-- Prompt --
Beginning with the line containing "נוח וקל ליישום" and ending at the last line of the records, transcribe each line exactly. Do not include pictures.

Stored data entries
• • • • • • •

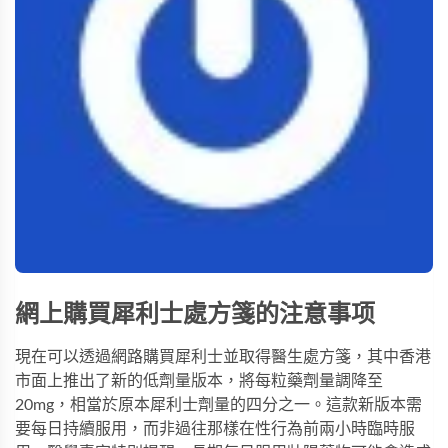
網上購買犀利士處方箋的注意事项
現在可以透過網路購買犀利士並取得醫生處方箋，其中香港
市面上推出了新的低劑量版本，將每粒藥劑量調降至
20mg，相當於原本犀利士劑量的四分之一。這款新版本需
要每日持續服用，而非過往那樣在性行為前兩小時臨時服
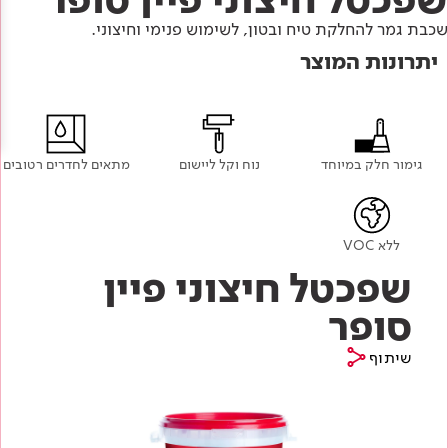
Academy
מדיניות סביבתית
תוכן מקצועי
שכבת גמר להחלקת טיח ובטון, לשימוש פנימי וחיצוני.
לכל מוצרי צבע וציפויים
עץ
יתרונות המוצר
מדיניות מערכת משולבת ו - ISO
מתכת
אודותינו
רובה
RAL
צור קשר
פתרונות לתעשייה
גימור חלק במיוחד
נוח וקל ליישום
מתאים לחדרים רטובים
ללא VOC
שפכטל חיצוני פיין
סופר
שיתוף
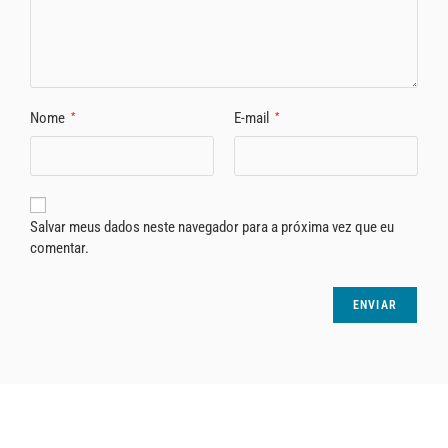
Nome
E-mail
*
*
Salvar meus dados neste navegador para a próxima vez que eu
comentar.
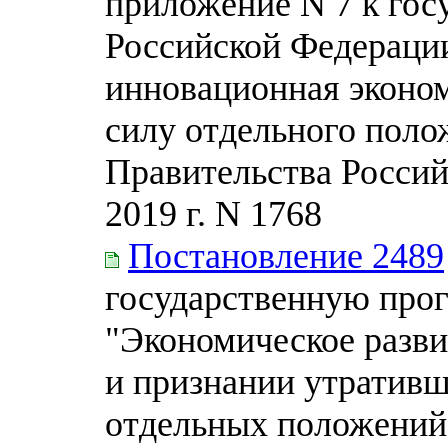
приложение N 7 к гос
Российской Федерации
инновационная эконо
силу отдельного поло
Правительства Россий
2019 г. N 1768
Постановление 2489
государственную про
"Экономическое разви
и признании утративш
отдельных положений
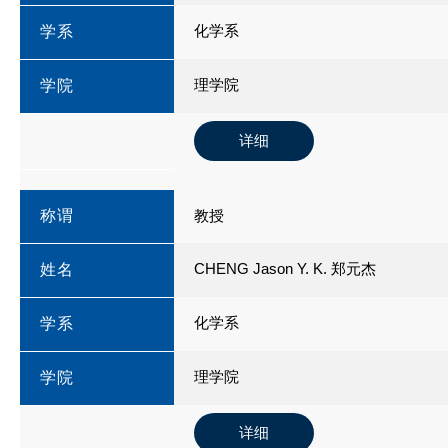
化学系
学系
理学院
学院
详细
称谓
教授
CHENG Jason Y. K. 郑元杰
姓名
化学系
学系
理学院
学院
详细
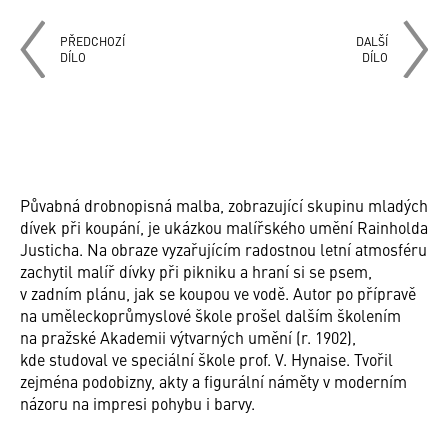
PŘEDCHOZÍ
DALŠÍ
DÍLO
DÍLO
Půvabná drobnopisná malba, zobrazující skupinu mladých
dívek při koupání, je ukázkou malířského umění Rainholda
Justicha. Na obraze vyzařujícím radostnou letní atmosféru
zachytil malíř dívky při pikniku a hraní si se psem,
v zadním plánu, jak se koupou ve vodě. Autor po přípravě
na uměleckoprůmyslové škole prošel dalším školením
na pražské Akademii výtvarných umění (r. 1902),
kde studoval ve speciální škole prof. V. Hynaise. Tvořil
zejména podobizny, akty a figurální náměty v moderním
názoru na impresi pohybu i barvy.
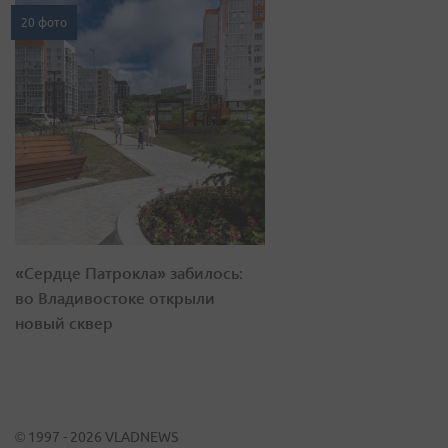
20 фото
«Сердце Патрокла» забилось:
во Владивостоке открыли
новый сквер
© 1997 - 2026 VLADNEWS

• • • • • • •

-- Exercise response --
נוח וקל ליישום
מתאים לחדרים רטובים
ללא VOC
שפכטל חיצוני פיין
סופר
שיתוף
Nome
E-mail
*
*
Salvar meus dados neste navegador para a próxima vez que eu
comentar.
приложение N 7 к гос
Российской Федерации
инновационная эконо
силу отдельного поло
Правительства Россий
2019 г. N 1768
Постановление 2489
государственную про
"Экономическое разви
и признании утративш
отдельных положений
化学系
学系
理学院
学院
详细
称谓
教授
CHENG Jason Y. K. 郑元杰
姓名
化学系
学系
理学院
学院
详细
PŘEDCHOZÍ
DALŠÍ
DÍLO
DÍLO
Půvabná drobnopisná malba, zobrazující skupinu mladých
dívek při koupání, je ukázkou malířského umění Rainholda
Justicha. Na obraze vyzařujícím radostnou letní atmosféru
zachytil malíř dívky při pikniku a hraní si se psem,
v zadním plánu, jak se koupou ve vodě. Autor po přípravě
na uměleckoprůmyslové škole prošel dalším školením
na pražské Akademii výtvarných umění (r. 1902),
kde studoval ve speciální škole prof. V. Hynaise. Tvořil
zejména podobizny, akty a figurální náměty v moderním
názoru na impresi pohybu i barvy.
20 фото
«Сердце Патрокла» забилось:
во Владивостоке открыли
новый сквер
© 1997 - 2026 VLADNEWS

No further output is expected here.